Grey flashed her a wild grin. If life was kinder and if he had any chance at a future—which he knew he did not—he would want a girl like this as his daughter.
The other three undead rushed forward, but Grey pivoted in the mud and killed them with three fast shots from the Lazarus gun. They exploded in blue fire and red blood.
“Get him to safety,” Grey said, pointing to the girl’s wounded twin.
But she shook her head and foraged among the dead for a new gun. “Safety?” she barked, then followed it with a mad laugh. “Where’s that?”
“Grey!”
He turned at the sound of his name and saw Jenny there. Right there.
She was streaked with mud, blood, and rainwater, her hair was in rattails and her dress was torn, but she was more beautiful in that moment than ever before.

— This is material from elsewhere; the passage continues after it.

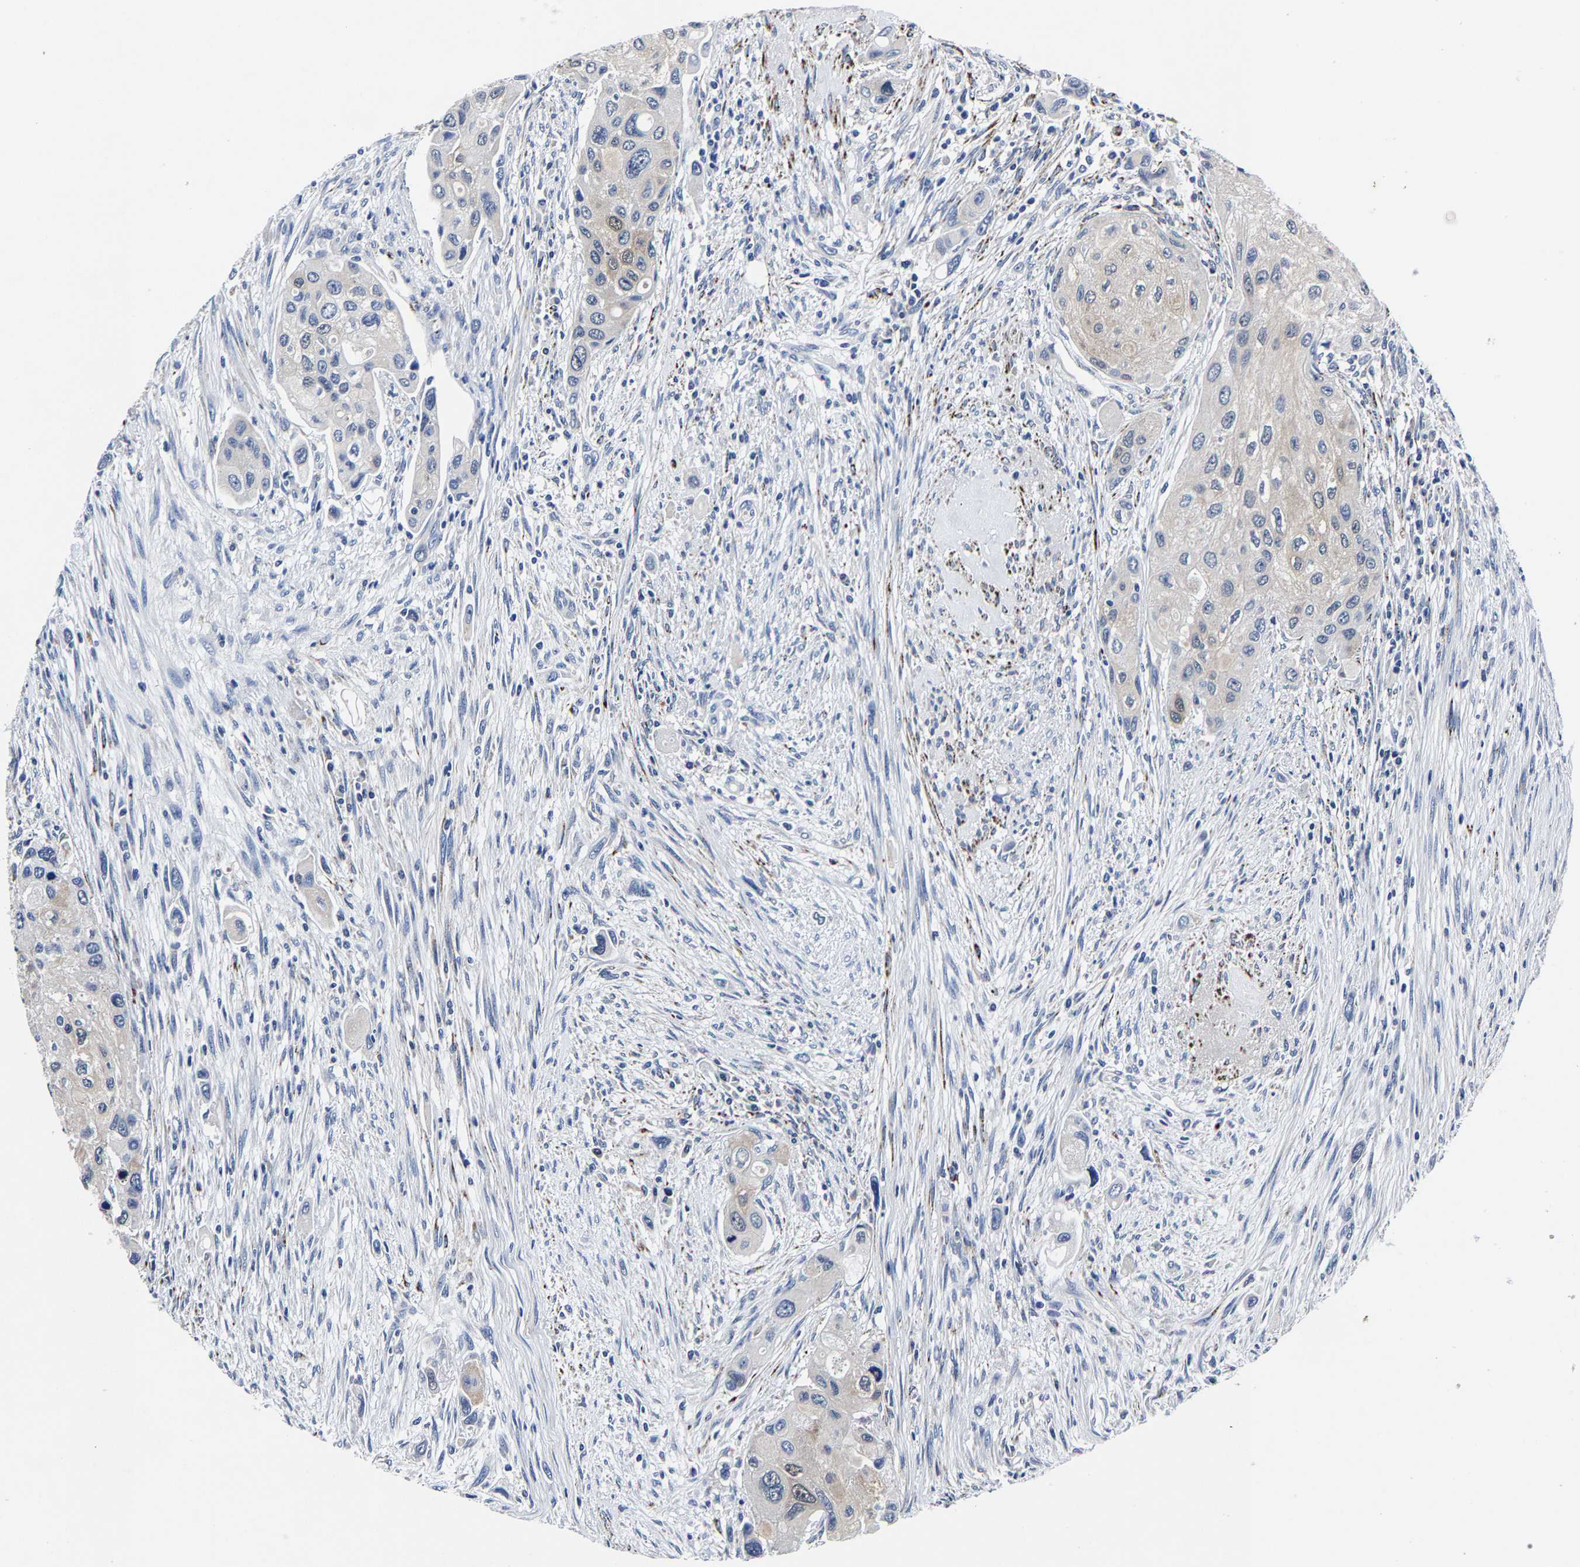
{"staining": {"intensity": "negative", "quantity": "none", "location": "none"}, "tissue": "urothelial cancer", "cell_type": "Tumor cells", "image_type": "cancer", "snomed": [{"axis": "morphology", "description": "Urothelial carcinoma, High grade"}, {"axis": "topography", "description": "Urinary bladder"}], "caption": "High power microscopy histopathology image of an immunohistochemistry image of high-grade urothelial carcinoma, revealing no significant positivity in tumor cells.", "gene": "PSPH", "patient": {"sex": "female", "age": 56}}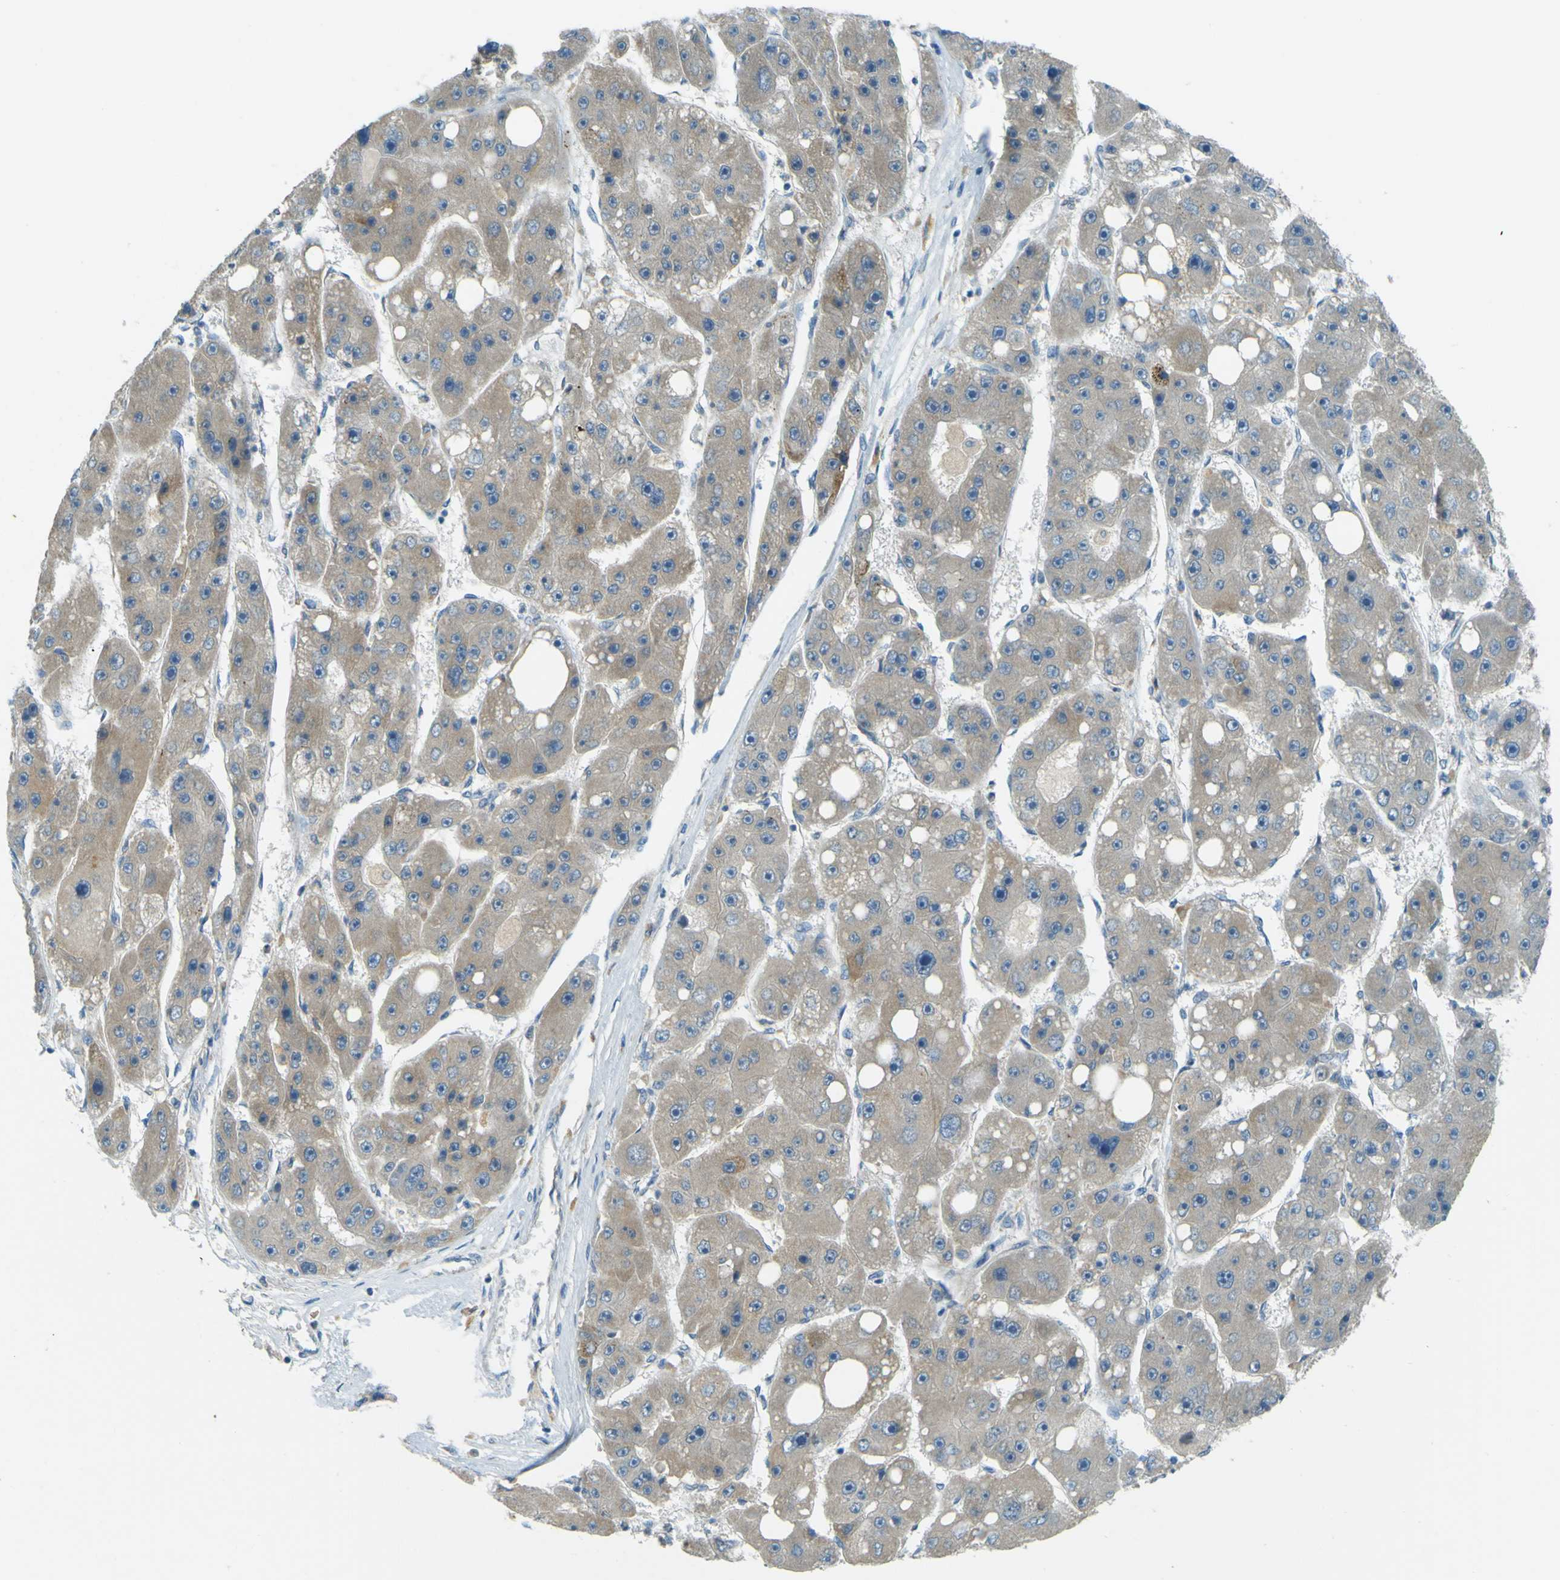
{"staining": {"intensity": "weak", "quantity": "25%-75%", "location": "cytoplasmic/membranous"}, "tissue": "liver cancer", "cell_type": "Tumor cells", "image_type": "cancer", "snomed": [{"axis": "morphology", "description": "Carcinoma, Hepatocellular, NOS"}, {"axis": "topography", "description": "Liver"}], "caption": "Protein staining of liver hepatocellular carcinoma tissue demonstrates weak cytoplasmic/membranous positivity in about 25%-75% of tumor cells.", "gene": "FKTN", "patient": {"sex": "female", "age": 61}}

She had her Lazarus pistol in one hand and a big Remington army pistol. The barrel of the Lazarus gun was pointed down, but the big, black mouth of the Remington was pointed at his heart.
“You killed him,” she said.
“Jenny—?”
“You killed my pa.”
“I … I tried to save him,” said Grey. “I begged him to stand down. I wanted him to tear the rock from his chest so that he didn’t have to die.”
There were tears in her eyes. “You shot him in the chest.”
“I—.”
“Not the head,” said Jenny. “You didn’t shoot him in the head.”
“Jenny, please…”
“You killed him,” she repeated. Then she said, “You saved him.”
Grey held his breath, frozen into the moment.
“You saved his soul,” said Jenny in a voice that was strange and distant.